Statistical Explanation
From statistical point of view, suppose\(y = y^{‘} + \epsilon\), where \(\epsilon\) is the error. In statistic, we define error is Gaussian distribution, by normalization we could get:\(\epsilon \sim N(0,\delta)\) . So, \[ p(\epsilon|W,x) = \frac{1}{\sqrt{2\pi}\delta} \exp(-\frac{\epsilon^2}{2\delta^2}) = \frac{1}{\sqrt{2\pi}\delta} \exp(-\frac{(y-W^Tx)^2}{2\delta^2}) \] For point \(i\), \(p(ϵ(i)|W,x(i))=p(y(i)|W,x(i))\), so the likelihood function: \[ L(W) = \prod_{i=1}^{n} p(y^{(i)} | W, x^{(i)}) \]

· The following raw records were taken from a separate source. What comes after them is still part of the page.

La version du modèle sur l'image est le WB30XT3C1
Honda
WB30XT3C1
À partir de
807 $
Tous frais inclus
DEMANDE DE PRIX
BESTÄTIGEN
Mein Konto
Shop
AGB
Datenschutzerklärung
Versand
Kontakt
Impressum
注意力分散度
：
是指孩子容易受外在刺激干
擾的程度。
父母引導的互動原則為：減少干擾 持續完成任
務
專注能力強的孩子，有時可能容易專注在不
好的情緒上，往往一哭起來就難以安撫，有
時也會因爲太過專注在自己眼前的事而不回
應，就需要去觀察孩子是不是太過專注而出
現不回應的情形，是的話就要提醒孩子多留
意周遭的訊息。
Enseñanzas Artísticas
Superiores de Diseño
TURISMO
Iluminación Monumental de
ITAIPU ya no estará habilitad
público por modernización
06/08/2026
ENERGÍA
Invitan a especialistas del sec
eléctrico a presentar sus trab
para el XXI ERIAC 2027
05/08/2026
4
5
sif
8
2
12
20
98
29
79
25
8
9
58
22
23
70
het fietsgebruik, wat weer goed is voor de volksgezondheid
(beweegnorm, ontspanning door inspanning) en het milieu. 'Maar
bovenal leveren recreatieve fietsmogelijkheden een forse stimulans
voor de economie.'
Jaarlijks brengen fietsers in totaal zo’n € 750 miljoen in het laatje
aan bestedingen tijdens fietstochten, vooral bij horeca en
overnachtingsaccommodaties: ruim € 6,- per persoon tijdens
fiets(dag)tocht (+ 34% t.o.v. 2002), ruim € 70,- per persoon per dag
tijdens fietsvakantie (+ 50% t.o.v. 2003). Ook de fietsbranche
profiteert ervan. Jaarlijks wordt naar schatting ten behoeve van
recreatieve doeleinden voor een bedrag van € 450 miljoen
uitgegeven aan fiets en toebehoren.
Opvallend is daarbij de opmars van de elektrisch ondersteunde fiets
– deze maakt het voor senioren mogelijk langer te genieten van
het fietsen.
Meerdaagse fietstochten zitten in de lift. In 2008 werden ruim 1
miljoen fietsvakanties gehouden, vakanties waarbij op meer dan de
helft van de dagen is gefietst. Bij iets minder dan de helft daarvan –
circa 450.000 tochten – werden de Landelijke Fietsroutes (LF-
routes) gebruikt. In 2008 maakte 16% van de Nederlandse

\[ \log{L(W)} = \sum_{i=1}^m p(y^{(i)} | x^{(i)},W) = -m\log{\sqrt{2\pi}\delta} - \sum_{i=1}^m \frac{(y^{(i)} - W^Tx^{(i)})^2}{2\delta^2} \]
According to max likelihood approximation: \[ obj = max(\log L(W)) \] so as to, \[ obj = \min{(\sum_{i=1}^m (y^{(i)} - W^Tx^{(i)})^2)} \] This is the same as Least Mean Square.
Solve the Optimization Problem
In optimization, the gradient decent is the most common used algorithm. It just like people to find a fastest way to get down a hillside. This person would stop to try every directions around him. If one way led to the fastest down way at current location, he would choose it. He would repeat above methods until arrived the destination.
OK. In math, gradient is the fastest rising direction. So we could use negative gradient as the fasted decrease direction. At each step, we compute the gradient of the objective function. Then update the unknown parameters as: \[ W = W - \eta * gradient(obj) \] In detail, for the j-th parameter \(W_j\) of \(W\) , the update rule is: \[ W_j = W_j - \eta * \frac{\partial(obj)}{\partial(x_j^{(i)})} \]
\[ W_j = W_j - \eta * (W^TX^{(i)} - y^{(i)})x^{(i)}_j \]
For all sample data, the update rule is to sum all the gradient: \[ W_j = W_j - \sum_{i=1}^{n}\eta * (W^TX^{(i)} - y^{(i)})x^{(i)}_j \]